# Phase 1 — Data Preparation


This notebook reproduces the original SPSS data preparation pipeline in Python to ensure transparency and reproducibility before further analysis.

In [1]:
import pyreadstat

df, meta = pyreadstat.read_sav("data/raw/Data_Responden_TA_Christian_Revisi.sav")

In [2]:
df.shape
df.head()
df.columns.tolist()

['NoResponden',
 'X11',
 'X12',
 'X13',
 'X14',
 'X15',
 'TotalX1',
 'X21',
 'X22',
 'X23',
 'X24',
 'X25',
 'TotalX2',
 'X31',
 'X32',
 'X33',
 'X34',
 'X35',
 'TotalX3',
 'Y1',
 'Y2',
 'Y3',
 'Y4',
 'Y5',
 'TotalY',
 'RES_1',
 'RES_2']

In [8]:
raw_cols = [
    "NoResponden",
    "X11","X12","X13","X14","X15",
    "X21","X22","X23","X24","X25",
    "X31","X32","X33","X34","X35",
    "Y1","Y2","Y3","Y4","Y5"
]

df_raw = df[raw_cols].copy()

In [9]:
df_raw.describe().T[['min','max']]

Unnamed: 0,min,max
NoResponden,1.0,79.0
X11,2.0,4.0
X12,2.0,4.0
X13,2.0,4.0
X14,1.0,4.0
X15,2.0,4.0
X21,1.0,4.0
X22,1.0,4.0
X23,1.0,4.0
X24,1.0,4.0


In [10]:
df_raw.to_csv(
    "data/raw/ta_christian_raw_clean.csv",
    index=False
)

## Construct Definition and Aggregation Plan

This section documents the mapping between questionnaire items and latent constructs as defined in the original undergraduate thesis. All composite variables used in the analysis are reconstructed programmatically in Python to ensure transparency and reproducibility.

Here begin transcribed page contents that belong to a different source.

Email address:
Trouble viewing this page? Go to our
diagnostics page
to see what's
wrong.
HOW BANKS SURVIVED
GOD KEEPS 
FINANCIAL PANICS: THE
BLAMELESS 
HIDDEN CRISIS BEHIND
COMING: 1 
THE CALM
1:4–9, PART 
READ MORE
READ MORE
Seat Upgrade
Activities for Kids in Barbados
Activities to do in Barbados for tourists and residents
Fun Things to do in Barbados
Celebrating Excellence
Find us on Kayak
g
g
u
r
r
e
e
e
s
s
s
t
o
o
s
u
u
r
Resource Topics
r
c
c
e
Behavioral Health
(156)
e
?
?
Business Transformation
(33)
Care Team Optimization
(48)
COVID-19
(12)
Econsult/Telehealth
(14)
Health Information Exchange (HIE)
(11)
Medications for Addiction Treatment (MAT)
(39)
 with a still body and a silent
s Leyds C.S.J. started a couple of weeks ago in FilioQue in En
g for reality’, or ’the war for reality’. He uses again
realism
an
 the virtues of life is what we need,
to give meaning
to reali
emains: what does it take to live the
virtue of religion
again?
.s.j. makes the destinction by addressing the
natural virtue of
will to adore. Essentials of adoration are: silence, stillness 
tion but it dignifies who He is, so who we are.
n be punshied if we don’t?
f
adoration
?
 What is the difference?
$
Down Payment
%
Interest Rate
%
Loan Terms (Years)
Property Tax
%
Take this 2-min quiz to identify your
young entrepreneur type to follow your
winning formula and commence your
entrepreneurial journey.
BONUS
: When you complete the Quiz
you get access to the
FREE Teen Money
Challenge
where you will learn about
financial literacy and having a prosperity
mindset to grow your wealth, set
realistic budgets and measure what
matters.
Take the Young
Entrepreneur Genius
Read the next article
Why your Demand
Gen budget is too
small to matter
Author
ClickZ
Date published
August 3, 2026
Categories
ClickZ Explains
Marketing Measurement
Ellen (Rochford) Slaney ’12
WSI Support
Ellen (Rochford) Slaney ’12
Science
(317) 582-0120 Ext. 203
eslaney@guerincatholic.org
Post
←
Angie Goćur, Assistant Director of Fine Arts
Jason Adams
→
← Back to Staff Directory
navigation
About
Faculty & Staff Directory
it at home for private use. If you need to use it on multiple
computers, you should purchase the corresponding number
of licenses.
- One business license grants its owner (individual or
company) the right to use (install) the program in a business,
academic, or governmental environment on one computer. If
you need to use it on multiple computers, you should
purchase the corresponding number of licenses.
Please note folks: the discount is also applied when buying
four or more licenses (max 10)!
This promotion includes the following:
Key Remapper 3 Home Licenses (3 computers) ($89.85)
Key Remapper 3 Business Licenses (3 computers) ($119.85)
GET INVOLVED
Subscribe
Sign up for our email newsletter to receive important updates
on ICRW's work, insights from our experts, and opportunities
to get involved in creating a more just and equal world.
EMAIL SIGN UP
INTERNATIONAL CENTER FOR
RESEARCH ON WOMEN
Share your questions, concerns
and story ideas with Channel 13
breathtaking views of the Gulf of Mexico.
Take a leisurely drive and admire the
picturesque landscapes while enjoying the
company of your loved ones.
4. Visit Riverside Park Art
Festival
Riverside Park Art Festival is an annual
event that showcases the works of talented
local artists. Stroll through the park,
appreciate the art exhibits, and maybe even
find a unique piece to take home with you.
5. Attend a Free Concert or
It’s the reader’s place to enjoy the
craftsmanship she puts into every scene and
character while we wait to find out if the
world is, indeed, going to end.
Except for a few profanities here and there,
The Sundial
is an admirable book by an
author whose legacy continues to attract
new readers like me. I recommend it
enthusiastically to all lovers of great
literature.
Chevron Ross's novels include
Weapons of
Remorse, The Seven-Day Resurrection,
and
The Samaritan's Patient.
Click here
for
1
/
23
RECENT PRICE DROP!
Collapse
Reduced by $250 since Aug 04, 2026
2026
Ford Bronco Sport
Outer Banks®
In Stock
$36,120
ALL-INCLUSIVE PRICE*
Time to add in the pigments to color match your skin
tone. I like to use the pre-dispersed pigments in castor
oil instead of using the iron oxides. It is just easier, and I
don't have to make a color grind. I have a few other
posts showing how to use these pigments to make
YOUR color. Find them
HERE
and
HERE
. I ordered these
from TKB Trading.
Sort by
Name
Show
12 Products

| Construct | Description | Items |
|---------|-------------|-------|
| X1 | Investment Knowledge | X11, X12, X13, X14, X15 |
| X2 | Knowledge of US–China Trade War | X21, X22, X23, X24, X25 |
| X3 | Risk Perception | X31, X32, X33, X34, X35 |
| Y  | Investment Decision | Y1, Y2, Y3, Y4, Y5 |


In [11]:
df_constructed = df_raw.copy()

df_constructed["X1"] = df_raw[["X11","X12","X13","X14","X15"]].sum(axis=1)
df_constructed["X2"] = df_raw[["X21","X22","X23","X24","X25"]].sum(axis=1)
df_constructed["X3"] = df_raw[["X31","X32","X33","X34","X35"]].sum(axis=1)
df_constructed["Y"]  = df_raw[["Y1","Y2","Y3","Y4","Y5"]].sum(axis=1)

In [12]:
df_constructed[["X1","X2","X3","Y"]].describe()

Unnamed: 0,X1,X2,X3,Y
count,79.0,79.0,79.0,79.0
mean,16.088608,13.189873,15.911392,11.35443
std,2.392241,2.722536,1.889172,2.496346
min,10.0,5.0,13.0,5.0
25%,15.0,13.0,15.0,10.0
50%,15.0,14.0,15.0,11.0
75%,17.0,14.5,17.0,13.0
max,20.0,18.0,20.0,17.0


In [None]:
df_constructed.to_csv(
    "data/processed/ta_christian_constructed.csv",
    index=False
)

### Conclusion

The raw SPSS dataset was successfully imported, cleaned, and reconstructed in Python. All questionnaire items were validated against their expected scales, and composite variables were programmatically aggregated according to the original construct definitions. The resulting dataset is fully reproducible and ready for regression analysis.


**Status:** Phase 1 complete. The dataset has been cleaned and all composite variables have been reconstructed in Python in alignment with the original undergraduate thesis.